Тут Маленков иссяк и смущенно замолчал. Чутко улавливающий нюансы Каганович, еще утром настроенный столь агрессивно, сейчас, набычившись, глядел в угол. Молотов сделал попытку что-то сказать, но не преодолел заикания.

— Конечно, Хрущев не останется без работы, — не очень уверенно произнес Булганин. Ему, председательствующему, теперь приходилось спасать положение, отдуваться за тех, кто втянул его в это дело. — Предлагаю рекомендовать его в министры сельского хозяйства.

Полувопрос Булганина повис в воздухе. Все молчали. Отец протестующе засопел.

— Участок знакомый, — монотонно продолжал Булганин, — он знает и любит это дело.

Отец всем своим видом демонстрировал, что, возможно, он и «любит это дело», но в министры переходить не собирается.

— Ну, как дальше поступим? — растерянно произнес председательствующий.

— Я требую, чтобы меня, для начала, выслушали здесь, на Президиуме! Вы все уже второй день говорите, а ответить мне возможности не дали, — воспользовавшись замешательством отец развивал наступление.

Сникшие после голосования сторонники отца оживились.

— Надо послушать Никиту Сергеевича, — первым откликнулся Кириченко.

— Очень полезно выслушать его, — Мухитдинов поддержал Кириченко.

— Принятое сегодня решение вынуждает меня напрямую, через вашу голову, минуя не только вас, сидящих здесь, но и, если понадобится, подвластные вам армейские и местные партийные организации, обратиться к народу, к армии, рассказать ей правду о том, что здесь происходит, как обстоят дела на самом деле, — с не свойственной ему запальчивостью включился в спор Жуков.

По крайней мере, так воспроизвел его слова Мухитдинов в своей книге.

Подобного поворота событий не ожидал никто, в том числе и отец. Он с любопытством смотрел на Жукова, не на знакомого ему со времен войны генерала Жукова, а на Жукова-политика. Само собой в голову пришло сравнение с иным боевым и удачливым генералом, генералом Бонапартом. Так он, наверное, полтора века тому назад, перед тем как стать императором Наполеоном, разговаривал с французским Конвентом.

Булганин взглядом молил своих союзников о помощи, но тщетно.

— Тогда давайте подготовим развернутый проект постановления, — Булганин нащупывал выход из положения, — запишем в него всё, что говорили, и завтра еще раз обсудим.

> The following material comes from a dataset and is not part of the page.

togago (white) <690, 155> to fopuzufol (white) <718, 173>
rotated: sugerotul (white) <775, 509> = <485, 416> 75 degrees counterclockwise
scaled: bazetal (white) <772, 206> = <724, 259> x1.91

Никто не возражал. Для написания решения, а также обращения к народу по случаю перемены власти, избрали комиссию: Маленкова, Кагановича, Шепилова. Последний, человек пишущий, все успеет сочинить к завтрашнему утру. Маленков передал ему свои заметки, в течение последнего заседания он успел набросать в общих чертах резолюцию. Каганович, напутствуя Шепилова, приказал проявить твердость, не рассусоливать.

В восемь вечера Шепилов засел за работу в своем цековском кабинете, вызвал стенографисток, заказал крепкий кофе. К утру он успеет закончить оба документа: резолюцию и обращение к народу. Их можно будет представить сначала Президиуму, а затем Пленуму ЦК.

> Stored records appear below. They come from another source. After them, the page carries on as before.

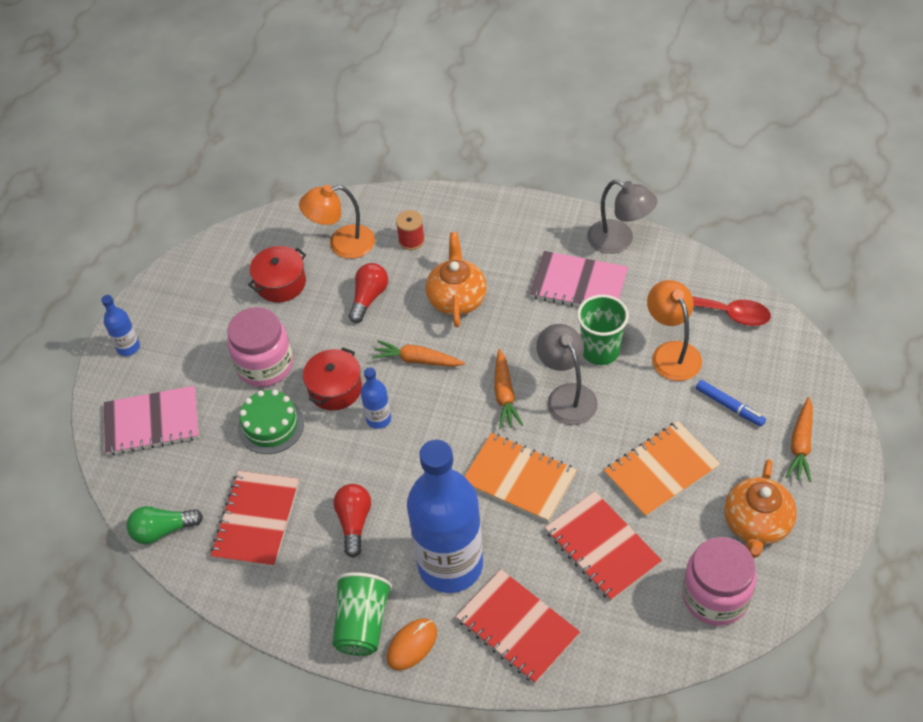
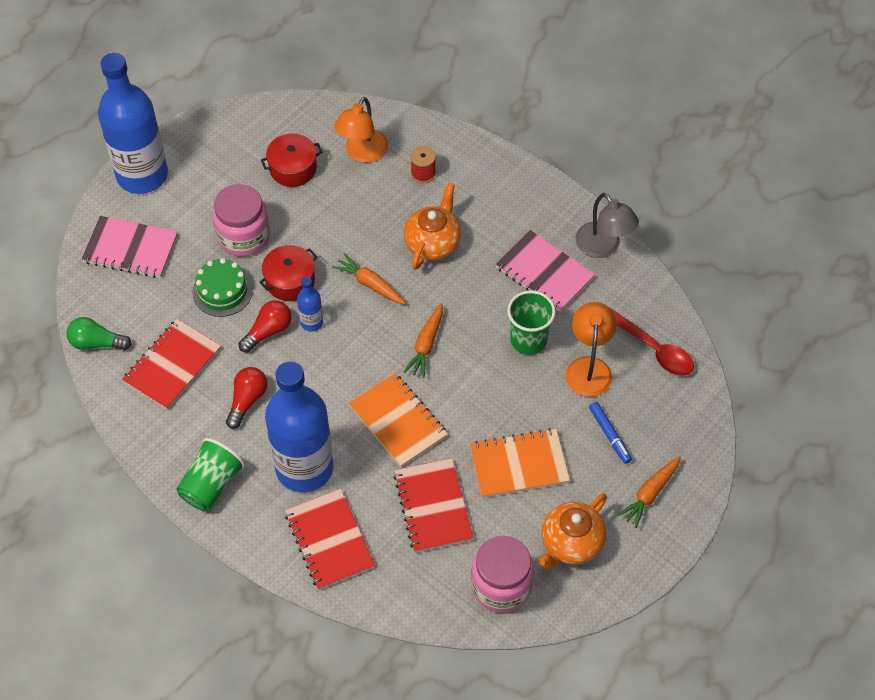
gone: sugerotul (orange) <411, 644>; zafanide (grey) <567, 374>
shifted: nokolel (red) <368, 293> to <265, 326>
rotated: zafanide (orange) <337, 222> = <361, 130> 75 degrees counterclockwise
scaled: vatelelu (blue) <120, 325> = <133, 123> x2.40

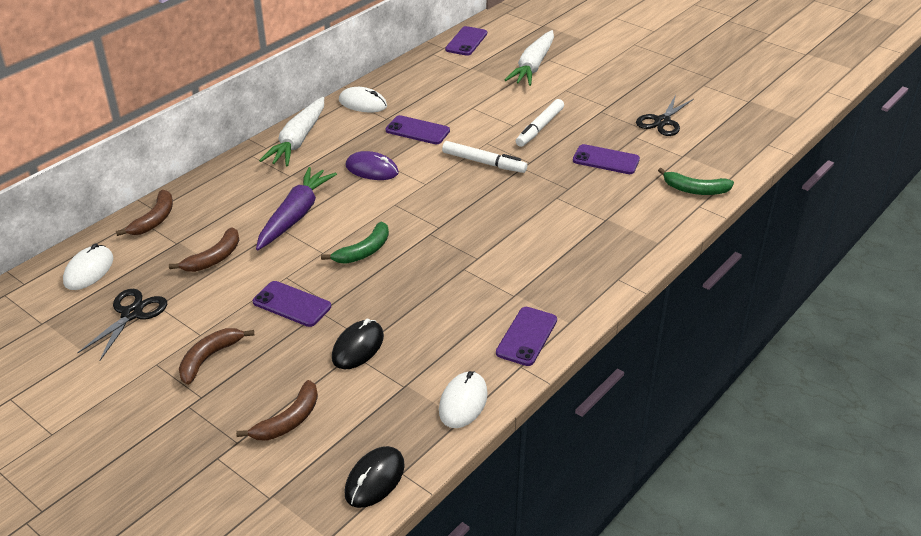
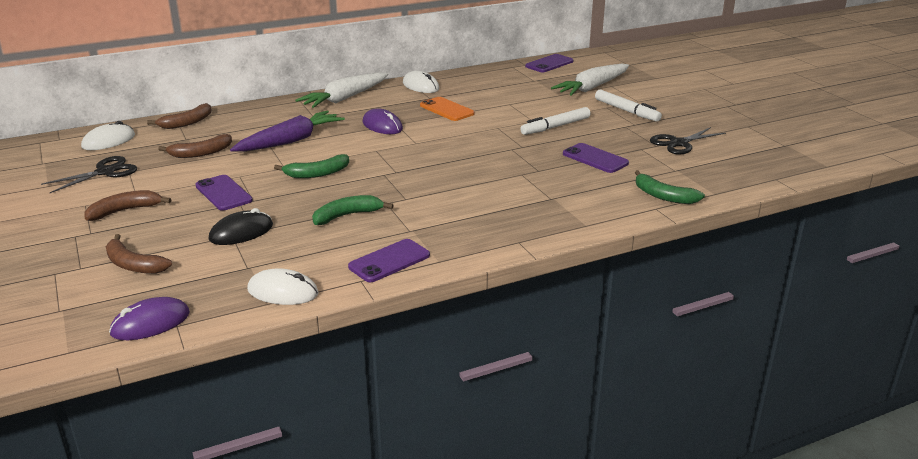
new: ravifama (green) <353, 210>
shifted: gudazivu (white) <484, 157> to <628, 105>
repainted: sugerotul (black) <375, 477> to sugerotul (purple) <149, 318>; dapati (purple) <417, 129> to dapati (orange) <447, 109>
rotated: ravifama (brown) <277, 410> = <139, 254> 60 degrees clockwise; sugerotul (white) <463, 399> = <283, 286> 60 degrees clockwise

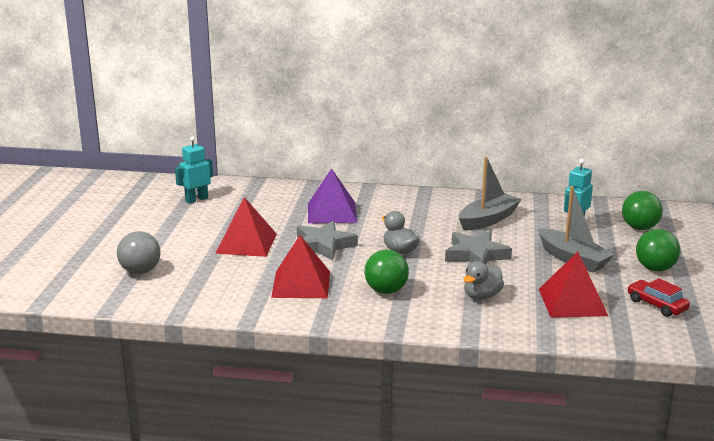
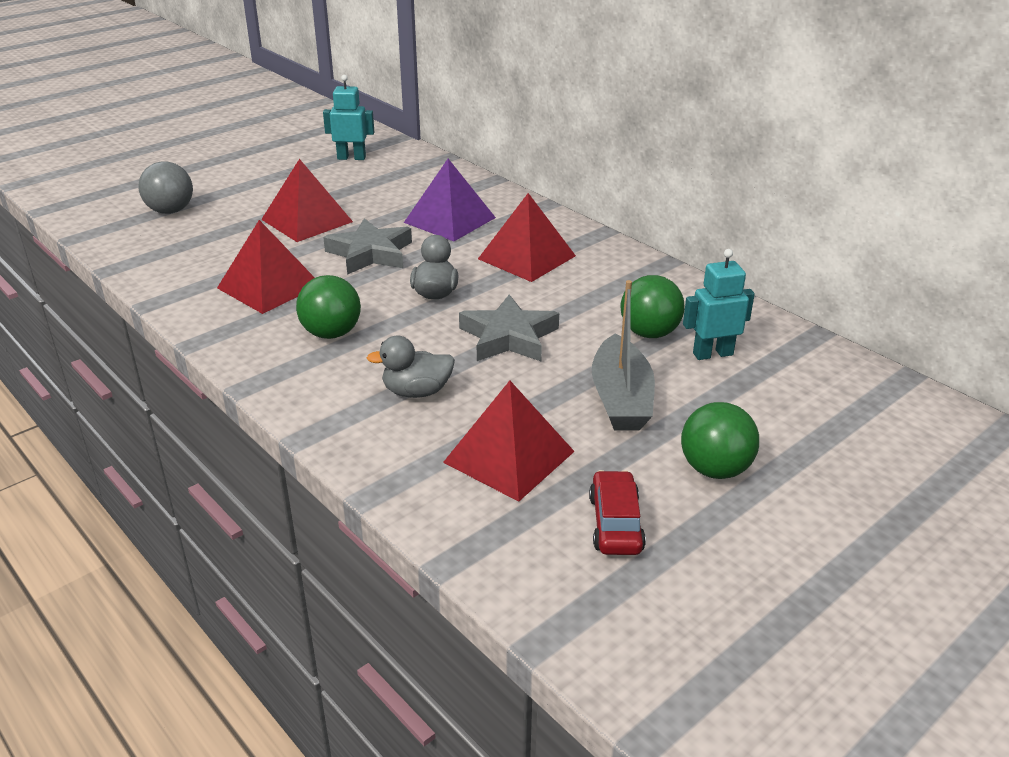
gone: dobovol (grey) <490, 193>
new: samakex (red) <527, 237>
shifted: rogipul (green) <642, 210> to <652, 306>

Отца такое решение тоже более чем устраивало, тем самым дезавуировались результаты недавнего голосования, завтра все начнется сначала. Начнется-то начнется, а вот чем закончится? Завтра, самое позднее — послезавтра большинство членов ЦК уже прибудут в Москву, и верховная власть перейдет в их руки.

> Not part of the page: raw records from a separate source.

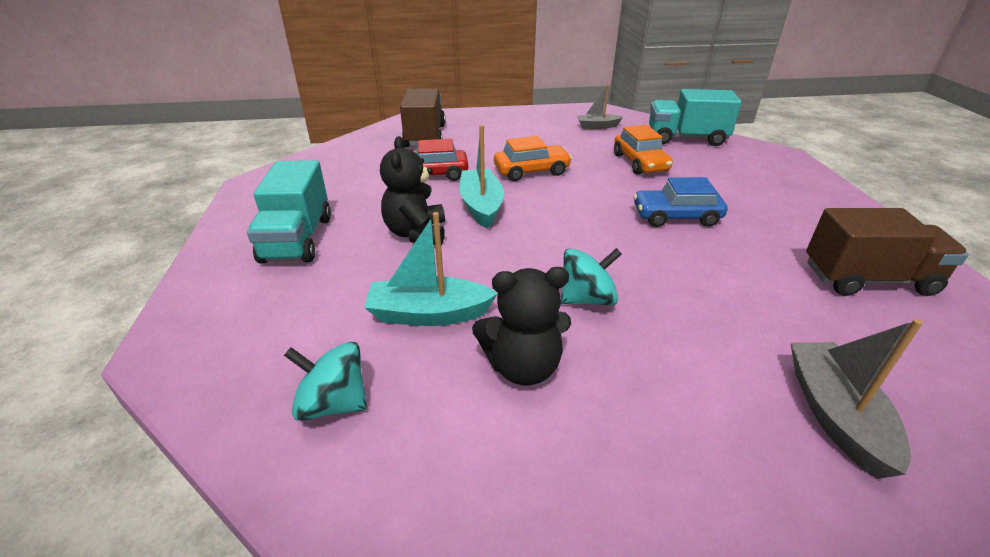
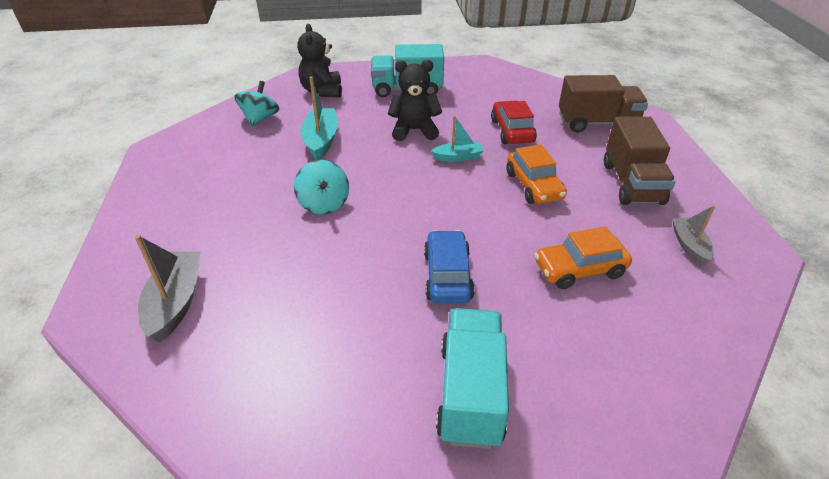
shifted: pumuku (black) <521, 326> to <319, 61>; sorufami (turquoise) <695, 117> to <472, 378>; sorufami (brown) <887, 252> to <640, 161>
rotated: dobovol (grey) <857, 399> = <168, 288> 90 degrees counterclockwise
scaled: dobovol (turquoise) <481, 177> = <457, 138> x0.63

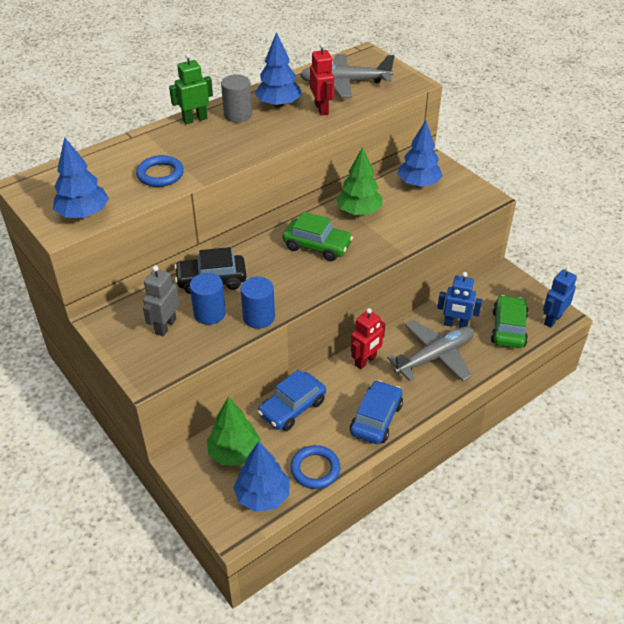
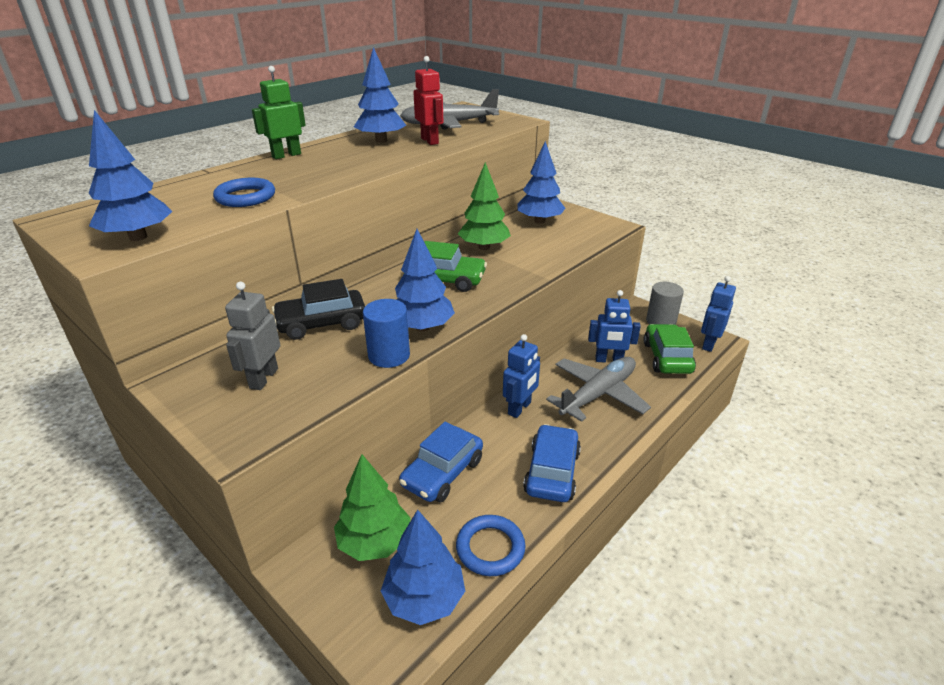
gone: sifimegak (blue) <208, 299>
new: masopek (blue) <425, 280>
shifted: sifimegak (grey) <236, 98> to <665, 303>
repainted: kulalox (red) <368, 338> to kulalox (blue) <521, 376>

Вечером 20 июня дипломатических приемов не предусматривалось. Из Кремля отец заскочил в ЦК, а оттуда поехал на дачу. Там, прогуливаясь по дорожкам парка, под начинавшими зацветать высоченными старыми липами, его поджидали Мыларщиков и секретарь Горьковского обкома Игнатов. Напомню, Мыларщиков наравне с Чураевым «отвечал» за прибывавших из глубинки членов ЦК. Игнатов же рвался в бой, и он хотел, чтобы отец об этом не только знал, но и «благословил» его. Вот Игнатов и упросил Мыларщикова взять его с собой к отцу на дачу.